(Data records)
*** Block opens ***

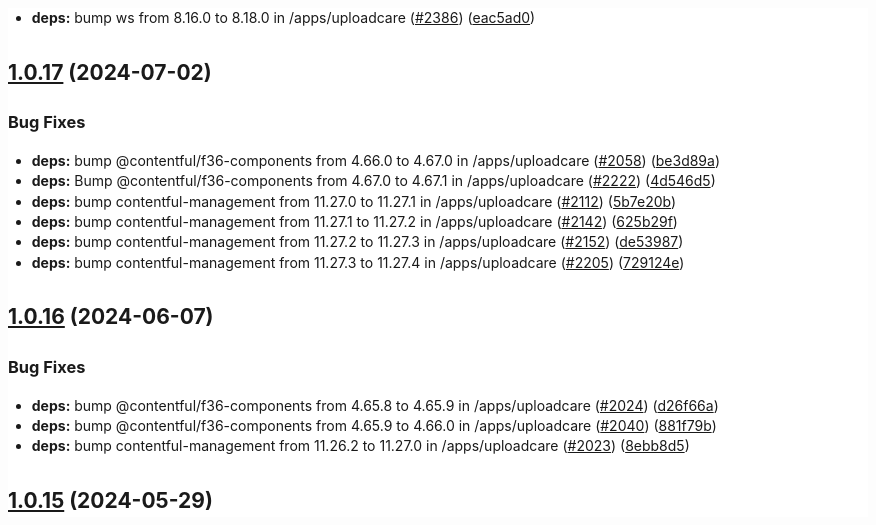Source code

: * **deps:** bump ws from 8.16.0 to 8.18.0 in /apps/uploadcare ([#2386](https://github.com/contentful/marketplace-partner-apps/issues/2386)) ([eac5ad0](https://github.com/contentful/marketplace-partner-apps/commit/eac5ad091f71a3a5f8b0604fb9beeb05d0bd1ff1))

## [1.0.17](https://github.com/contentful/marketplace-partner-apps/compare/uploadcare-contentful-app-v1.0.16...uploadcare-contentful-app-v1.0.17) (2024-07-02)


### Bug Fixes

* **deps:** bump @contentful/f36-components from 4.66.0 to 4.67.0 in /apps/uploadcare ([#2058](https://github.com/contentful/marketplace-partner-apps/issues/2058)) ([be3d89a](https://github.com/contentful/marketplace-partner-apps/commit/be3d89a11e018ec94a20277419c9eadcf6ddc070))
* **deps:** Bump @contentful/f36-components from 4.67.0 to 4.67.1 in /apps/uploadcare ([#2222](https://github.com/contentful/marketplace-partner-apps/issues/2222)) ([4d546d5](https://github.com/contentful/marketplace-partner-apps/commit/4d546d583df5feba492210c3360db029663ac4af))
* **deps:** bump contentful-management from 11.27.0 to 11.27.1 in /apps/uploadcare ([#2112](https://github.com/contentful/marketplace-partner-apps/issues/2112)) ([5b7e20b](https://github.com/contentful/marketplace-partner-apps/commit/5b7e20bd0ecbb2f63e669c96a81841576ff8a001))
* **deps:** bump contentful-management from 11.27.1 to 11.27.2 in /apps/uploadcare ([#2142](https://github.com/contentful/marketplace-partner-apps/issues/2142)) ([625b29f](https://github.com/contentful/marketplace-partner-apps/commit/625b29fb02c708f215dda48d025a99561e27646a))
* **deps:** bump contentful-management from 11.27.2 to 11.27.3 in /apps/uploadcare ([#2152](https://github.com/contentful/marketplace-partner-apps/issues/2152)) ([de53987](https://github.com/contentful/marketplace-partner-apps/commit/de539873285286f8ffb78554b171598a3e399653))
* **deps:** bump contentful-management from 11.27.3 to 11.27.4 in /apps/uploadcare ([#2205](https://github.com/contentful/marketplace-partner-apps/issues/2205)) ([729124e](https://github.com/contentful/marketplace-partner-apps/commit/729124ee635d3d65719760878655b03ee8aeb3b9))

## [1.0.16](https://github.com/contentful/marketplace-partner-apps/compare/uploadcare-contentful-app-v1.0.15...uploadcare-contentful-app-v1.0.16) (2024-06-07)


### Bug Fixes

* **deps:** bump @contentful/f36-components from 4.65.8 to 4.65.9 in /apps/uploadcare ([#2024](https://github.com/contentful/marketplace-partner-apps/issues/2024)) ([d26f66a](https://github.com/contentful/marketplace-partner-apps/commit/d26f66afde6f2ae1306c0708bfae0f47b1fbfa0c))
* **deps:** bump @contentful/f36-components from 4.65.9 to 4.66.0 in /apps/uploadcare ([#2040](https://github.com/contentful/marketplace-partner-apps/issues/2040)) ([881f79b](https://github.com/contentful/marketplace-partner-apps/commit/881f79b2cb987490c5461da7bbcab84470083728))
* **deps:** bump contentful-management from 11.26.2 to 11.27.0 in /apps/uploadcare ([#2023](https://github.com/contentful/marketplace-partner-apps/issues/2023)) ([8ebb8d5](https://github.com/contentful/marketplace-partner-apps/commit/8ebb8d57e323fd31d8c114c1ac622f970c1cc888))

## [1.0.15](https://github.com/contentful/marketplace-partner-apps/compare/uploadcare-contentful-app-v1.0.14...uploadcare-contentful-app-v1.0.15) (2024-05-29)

*** Block closes ***
*** Block opens ***

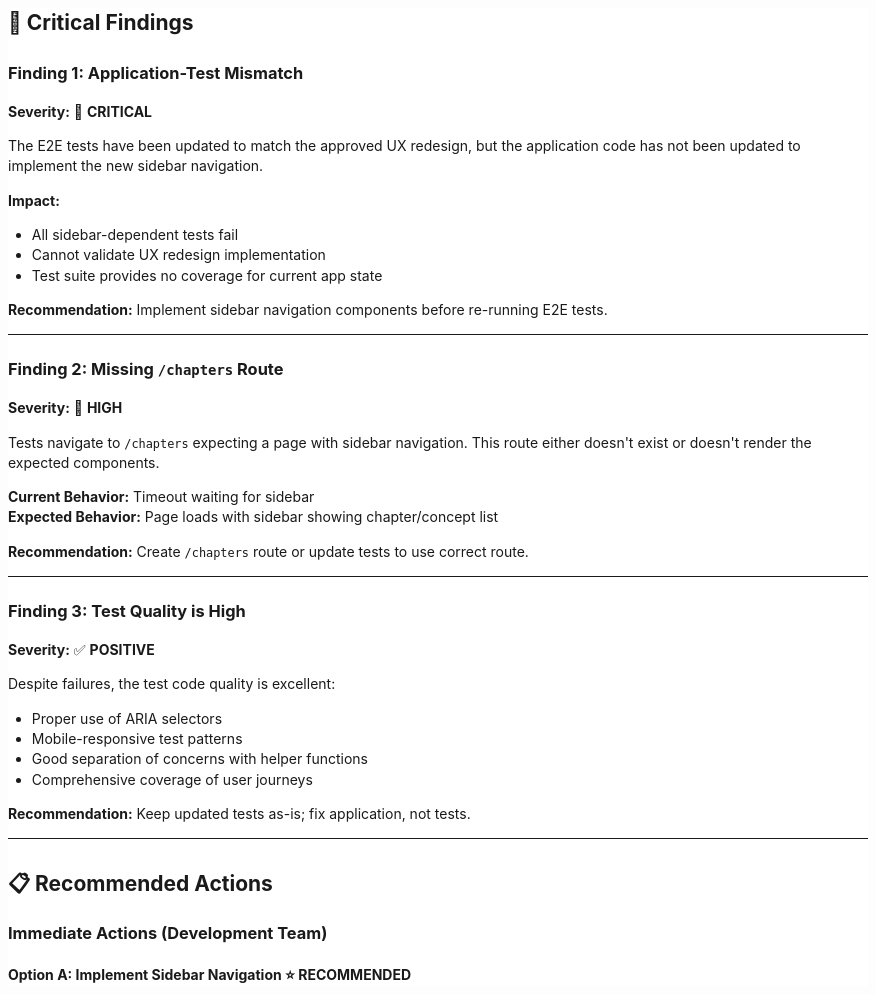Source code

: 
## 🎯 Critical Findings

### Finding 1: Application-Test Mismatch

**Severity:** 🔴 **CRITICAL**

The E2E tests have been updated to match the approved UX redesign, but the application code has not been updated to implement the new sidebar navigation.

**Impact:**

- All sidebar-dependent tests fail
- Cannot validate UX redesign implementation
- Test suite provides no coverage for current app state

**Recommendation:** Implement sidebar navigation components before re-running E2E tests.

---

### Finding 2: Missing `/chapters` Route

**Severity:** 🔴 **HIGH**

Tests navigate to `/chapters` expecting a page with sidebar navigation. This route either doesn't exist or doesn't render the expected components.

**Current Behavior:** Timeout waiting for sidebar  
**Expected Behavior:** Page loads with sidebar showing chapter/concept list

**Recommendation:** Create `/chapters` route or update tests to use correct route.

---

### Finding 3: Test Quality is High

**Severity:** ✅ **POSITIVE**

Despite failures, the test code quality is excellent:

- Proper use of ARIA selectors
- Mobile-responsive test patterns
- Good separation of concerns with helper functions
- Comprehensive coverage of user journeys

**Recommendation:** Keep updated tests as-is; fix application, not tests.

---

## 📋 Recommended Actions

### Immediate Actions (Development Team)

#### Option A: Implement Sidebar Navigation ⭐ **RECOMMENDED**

*** Block closes ***
*** Block opens ***

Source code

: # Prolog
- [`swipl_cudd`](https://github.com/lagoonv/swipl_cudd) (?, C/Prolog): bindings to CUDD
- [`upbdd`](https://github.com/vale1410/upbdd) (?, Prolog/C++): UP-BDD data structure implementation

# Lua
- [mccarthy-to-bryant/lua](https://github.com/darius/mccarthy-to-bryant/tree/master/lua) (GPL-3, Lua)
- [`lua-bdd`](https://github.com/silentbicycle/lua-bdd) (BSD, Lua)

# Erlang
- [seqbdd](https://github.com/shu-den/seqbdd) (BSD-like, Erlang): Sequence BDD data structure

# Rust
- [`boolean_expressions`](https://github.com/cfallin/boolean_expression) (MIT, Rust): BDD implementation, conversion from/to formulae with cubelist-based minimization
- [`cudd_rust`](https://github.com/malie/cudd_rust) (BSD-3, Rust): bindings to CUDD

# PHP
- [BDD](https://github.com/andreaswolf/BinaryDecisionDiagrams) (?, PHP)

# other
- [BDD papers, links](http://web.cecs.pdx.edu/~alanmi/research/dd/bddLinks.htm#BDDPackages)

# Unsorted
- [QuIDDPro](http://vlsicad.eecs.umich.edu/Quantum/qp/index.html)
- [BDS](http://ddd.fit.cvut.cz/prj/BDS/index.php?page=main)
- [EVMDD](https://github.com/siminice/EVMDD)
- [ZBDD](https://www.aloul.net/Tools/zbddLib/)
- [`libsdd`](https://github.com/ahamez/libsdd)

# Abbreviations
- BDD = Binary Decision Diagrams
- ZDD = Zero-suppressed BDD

*** Block closes ***

__Task description__.
Please identify each line above that contains the string "Erlang" and copy those lines in full.

__Solution__.
# Erlang
- [seqbdd](https://github.com/shu-den/seqbdd) (BSD-like, Erlang): Sequence BDD data structure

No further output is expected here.